At
last it is done. A Memory of Light is read and the Wheel of Time series is completed. Delayed so long by the time it
takes to write and edit and publish books, then the reading interrupted by
normal life intrusions, the epic fantasy finally ended for me this morning.
And
so it is with A Memory of Light. Physically too large to hold easily and
read in bed, this Final Battle sometimes dragged me forward, sometimes hurled
me forward, and sometimes beat me down with such sorrow that I didn’t think I
could continue. But like the characters Robert Jordan raised and Brandon
Sanderson carried on, I had to see it through to the end. Whatever end that
might be.
My
journey through the Third Age began early in 2008, shortly after the
announcement that Brandon Sanderson would finish Robert Jordan’s work. As a fan
of J.R.R. Tolkien, I had been forever after The Trilogy of the Rings,
dissatisfied by fantasy fiction in general. I had never liked series. Most had
characters about whom I did not care past the first book. And the stories got
watered-down and I, quite frankly, did not care how they ended.
The
characters in the Wheel of Time
series are so well-wrought that they lived in my imagination parallel to the
real people in my real world. I cared what happened to them. I needed as much
as wanted to know what happened to them.
And
the story. The story is truly epic. Written on this page, the word epic is so
small, but it feels too big to be contained by this world.
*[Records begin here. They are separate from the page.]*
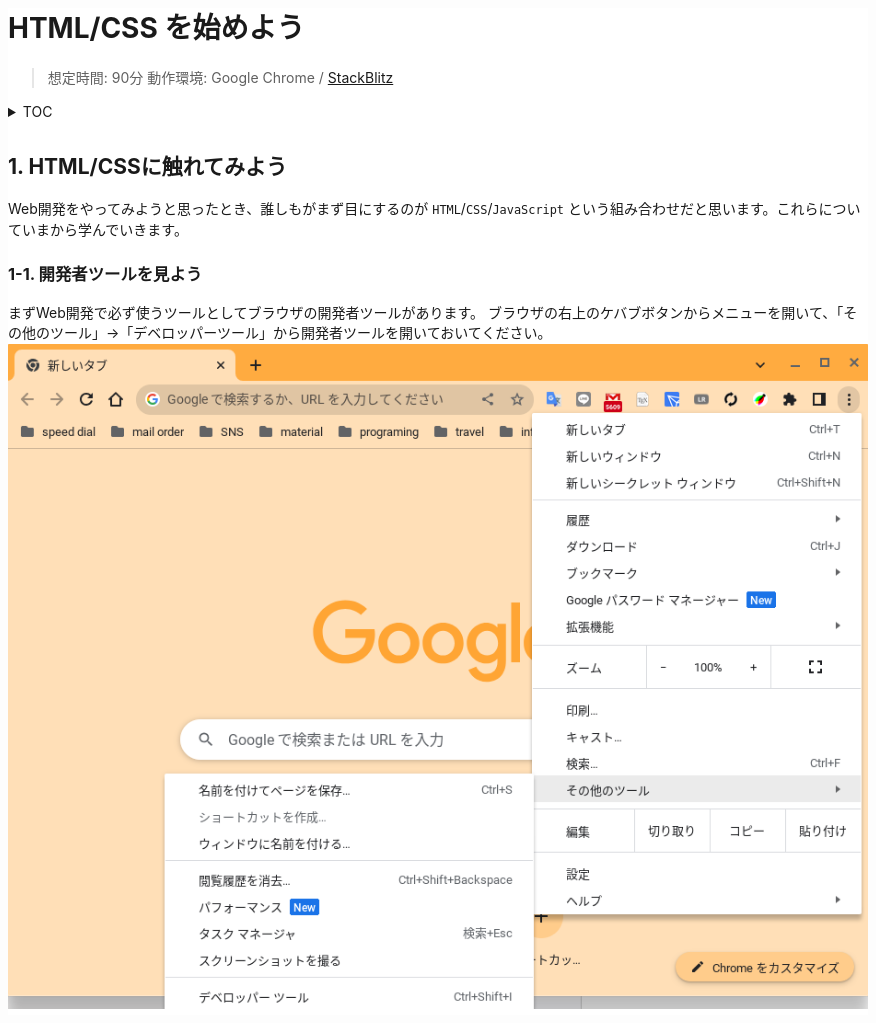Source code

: # HTML/CSS を始めよう

> 想定時間: 90分
> 動作環境: Google Chrome / [StackBlitz](https://stackblitz.com)

<details><summary>TOC</summary></details>

## 1. HTML/CSSに触れてみよう

Web開発をやってみようと思ったとき、誰しもがまず目にするのが `HTML`/`CSS`/`JavaScript` という組み合わせだと思います。これらについていまから学んでいきます。

### 1-1. 開発者ツールを見よう

まずWeb開発で必ず使うツールとしてブラウザの開発者ツールがあります。
ブラウザの右上のケバブボタンからメニューを開いて、「その他のツール」→「デベロッパーツール」から開発者ツールを開いておいてください。
![開発者ツールの開き方](imgs/open-dev-tool.png)
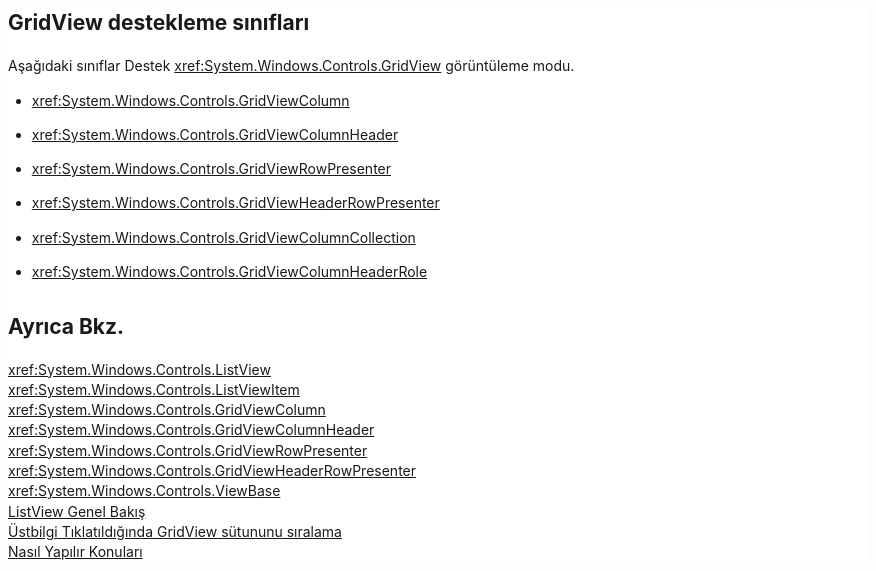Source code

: <a name="GridViewSupportingClasses"></a>   
## <a name="gridview-supporting-classes"></a>GridView destekleme sınıfları  
 Aşağıdaki sınıflar Destek <xref:System.Windows.Controls.GridView> görüntüleme modu.  
  
-   <xref:System.Windows.Controls.GridViewColumn>  
  
-   <xref:System.Windows.Controls.GridViewColumnHeader>  
  
-   <xref:System.Windows.Controls.GridViewRowPresenter>  
  
-   <xref:System.Windows.Controls.GridViewHeaderRowPresenter>  
  
-   <xref:System.Windows.Controls.GridViewColumnCollection>  
  
-   <xref:System.Windows.Controls.GridViewColumnHeaderRole>  
  
## <a name="see-also"></a>Ayrıca Bkz.  
 <xref:System.Windows.Controls.ListView>  
 <xref:System.Windows.Controls.ListViewItem>  
 <xref:System.Windows.Controls.GridViewColumn>  
 <xref:System.Windows.Controls.GridViewColumnHeader>  
 <xref:System.Windows.Controls.GridViewRowPresenter>  
 <xref:System.Windows.Controls.GridViewHeaderRowPresenter>  
 <xref:System.Windows.Controls.ViewBase>  
 [ListView Genel Bakış](../../../../docs/framework/wpf/controls/listview-overview.md)  
 [Üstbilgi Tıklatıldığında GridView sütununu sıralama](../../../../docs/framework/wpf/controls/how-to-sort-a-gridview-column-when-a-header-is-clicked.md)  
 [Nasıl Yapılır Konuları](../../../../docs/framework/wpf/controls/listview-how-to-topics.md)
I’m sure the story
of my real world, if there might be such a story, is also epic. But it does not
present itself to me in a coherent beginning, middle, and end style that I can
follow. The characters in my real world are so little known to me, even those
closest to me, that I do not get to see more than snapshots and shadows of
their thoughts and feelings, their anticipations and experiences. There may be
a Pattern to my real life just as there is in the Wheel of Time, but I can’t see it. Here is the advantage of fantasy
done well. I can’t see these things in my life but I can in the lives of the
characters in these books.
Five
years and fourteen books later, The Wheel
of Time has turned as it willed and, I am satisfied.